The game is obvious. Shed the high risk people and keep everyone else - until they become high risk. Eventually, at some point in our lives, we all become “high risk.” The best we can hope for under the current health care system is that we don’t attain high risk status until after we qualify for Medicare.
There is story after story about people who have been dropped for pre-existing conditions or told the insurance company won’t pay for life-saving medications. These aren’t isolated situations, but standard operating procedure for an industry interested in protecting its bottom line.
As much as we’d like to make the insurance industry the bad guys in this scenario, we can’t blame them entirely. The insurance industry is a business answerable to their stockholders. And their stockholders demand a profit.
However, our members of Congress are not responsible for seeing that the insurance industry is profitable. They should answer to a different set of stockholders - the American people. And about 50 million of their stockholders are telling them the current system isn’t working.
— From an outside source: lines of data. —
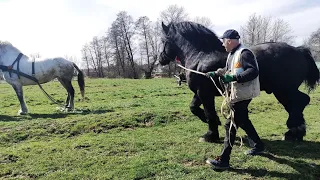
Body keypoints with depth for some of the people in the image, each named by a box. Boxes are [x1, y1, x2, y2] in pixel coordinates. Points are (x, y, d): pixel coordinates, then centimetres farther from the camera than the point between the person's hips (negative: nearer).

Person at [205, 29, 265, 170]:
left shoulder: (244, 53, -18)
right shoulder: (232, 54, 12)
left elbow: (254, 71, -27)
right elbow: (227, 69, 23)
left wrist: (234, 77, -33)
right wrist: (215, 73, 11)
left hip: (242, 95, -10)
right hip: (237, 93, 10)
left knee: (230, 125, -8)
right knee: (243, 121, 23)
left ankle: (223, 161, -2)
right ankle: (258, 145, 43)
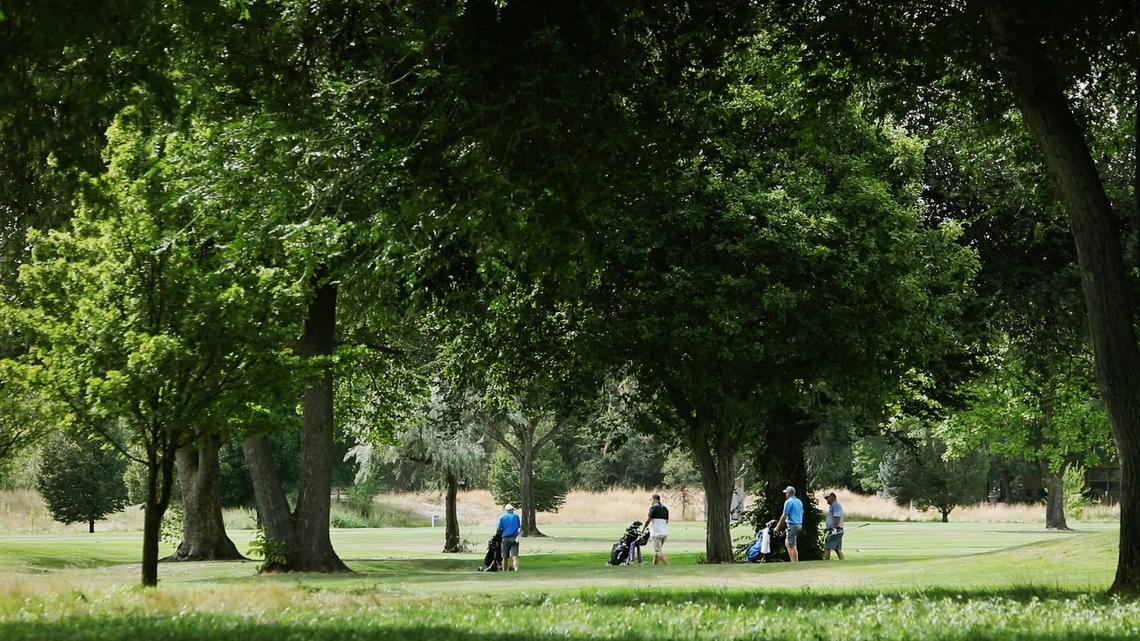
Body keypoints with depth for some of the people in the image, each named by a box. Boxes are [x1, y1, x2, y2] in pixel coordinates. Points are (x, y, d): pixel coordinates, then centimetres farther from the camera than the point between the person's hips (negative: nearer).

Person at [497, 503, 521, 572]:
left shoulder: (502, 517, 2)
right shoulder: (516, 516, 5)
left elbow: (499, 529, 1)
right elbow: (519, 527, 10)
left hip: (505, 538, 0)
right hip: (514, 538, 0)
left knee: (505, 557, 11)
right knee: (515, 556, -10)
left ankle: (504, 571, 17)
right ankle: (516, 569, -30)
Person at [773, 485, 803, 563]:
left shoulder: (788, 502, -11)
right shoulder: (799, 502, 13)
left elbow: (784, 516, -13)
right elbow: (801, 513, 17)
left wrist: (778, 526, -8)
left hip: (792, 524, -8)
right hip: (799, 524, 8)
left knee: (791, 546, -3)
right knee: (787, 543, 17)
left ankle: (794, 562, -4)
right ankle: (796, 561, 13)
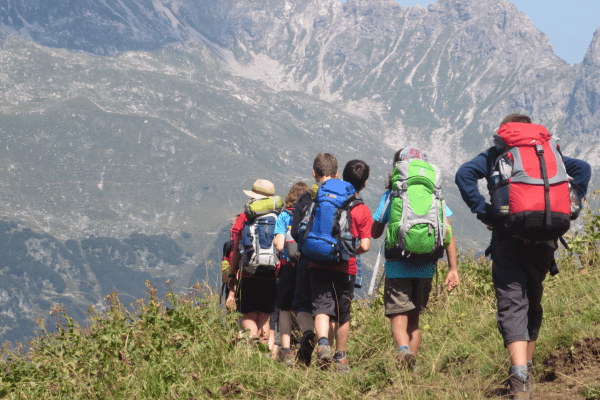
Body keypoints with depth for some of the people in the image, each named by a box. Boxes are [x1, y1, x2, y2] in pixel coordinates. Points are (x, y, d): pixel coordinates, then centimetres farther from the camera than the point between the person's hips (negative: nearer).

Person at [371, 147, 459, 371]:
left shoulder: (390, 195, 2)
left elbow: (375, 233, 10)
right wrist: (453, 268, 2)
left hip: (398, 267, -3)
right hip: (426, 268, 3)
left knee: (398, 317, -5)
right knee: (413, 318, 18)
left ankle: (404, 349, -33)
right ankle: (412, 365, 18)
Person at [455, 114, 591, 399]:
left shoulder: (495, 155, 13)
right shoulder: (548, 152, 20)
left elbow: (464, 174, -5)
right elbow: (582, 169, 5)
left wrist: (483, 212, -4)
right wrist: (567, 209, 5)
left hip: (509, 236, -3)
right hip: (544, 238, 3)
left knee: (512, 306, -10)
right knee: (532, 303, 19)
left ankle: (520, 374, -27)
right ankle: (527, 368, 23)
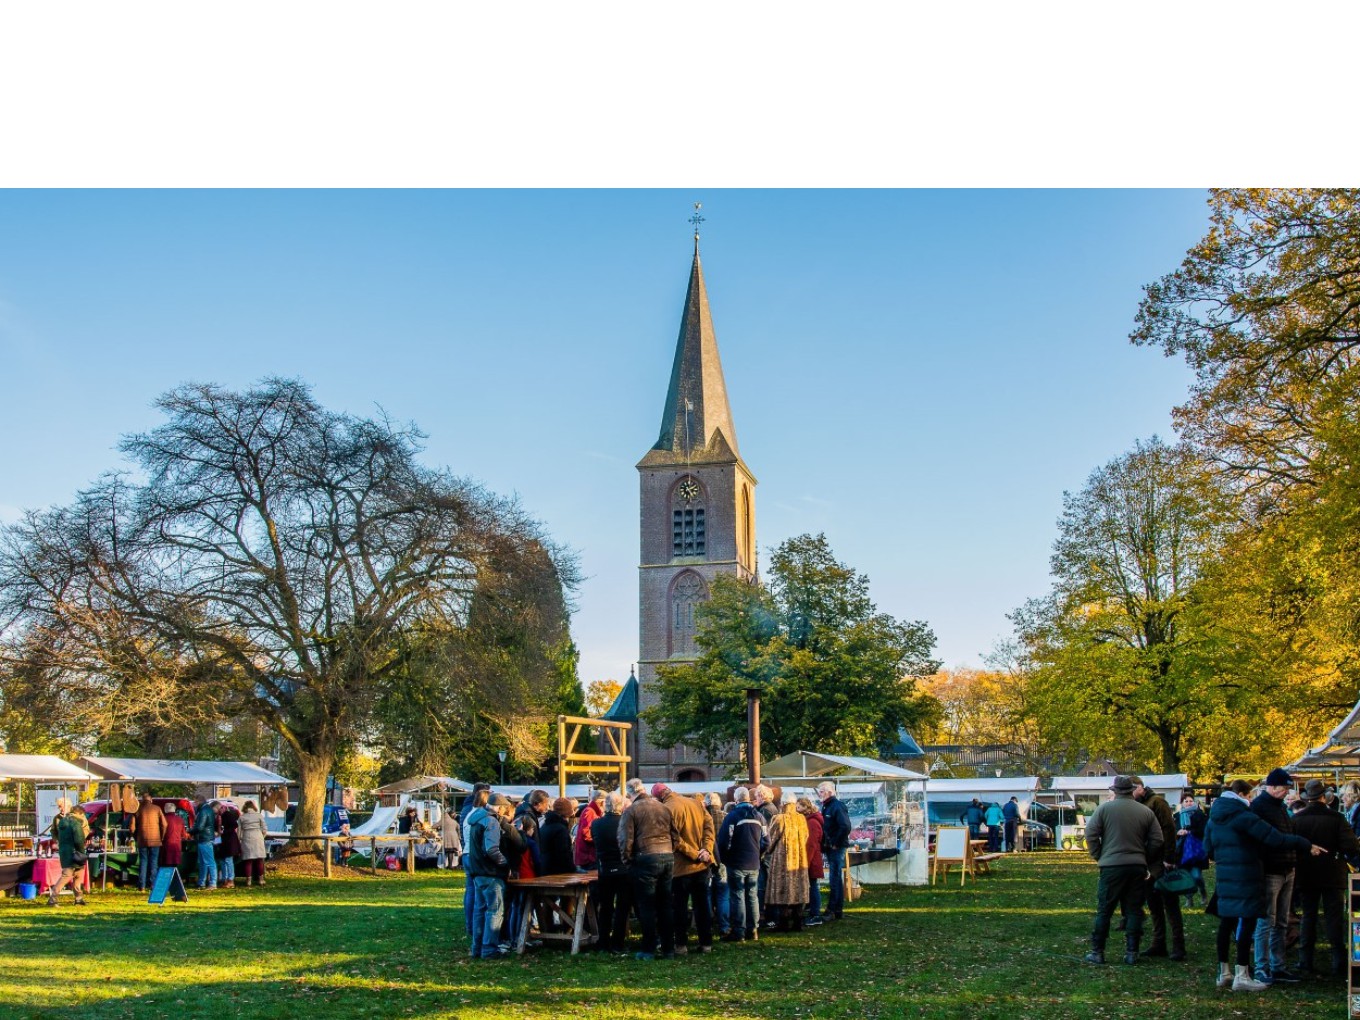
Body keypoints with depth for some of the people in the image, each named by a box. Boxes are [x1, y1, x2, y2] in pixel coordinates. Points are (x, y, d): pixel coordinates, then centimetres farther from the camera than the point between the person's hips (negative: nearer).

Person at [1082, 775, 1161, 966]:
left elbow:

When Congressman Anthony Weiner (D-New York) calls the Republican Party on the carpet for being “a wholly owned subsidiary of the insurance industry” they howl in protest. They demand that he retract his statement from the Congressional record.
If Republicans aren’t in the pockets of the insurance industry then prove it. Pass a bill that gives your stockholders another option for health insurance coverage. Provide your stockholders with an option that won’t bankrupt them or deny their claims when they need a life-saving drug for their sick child.
“There are certain things you should expect from your President,” Dave told Congress.
Likewise, there are certain things people should expect from their Congress.
Right now, neither one is living up to their end of the bargain.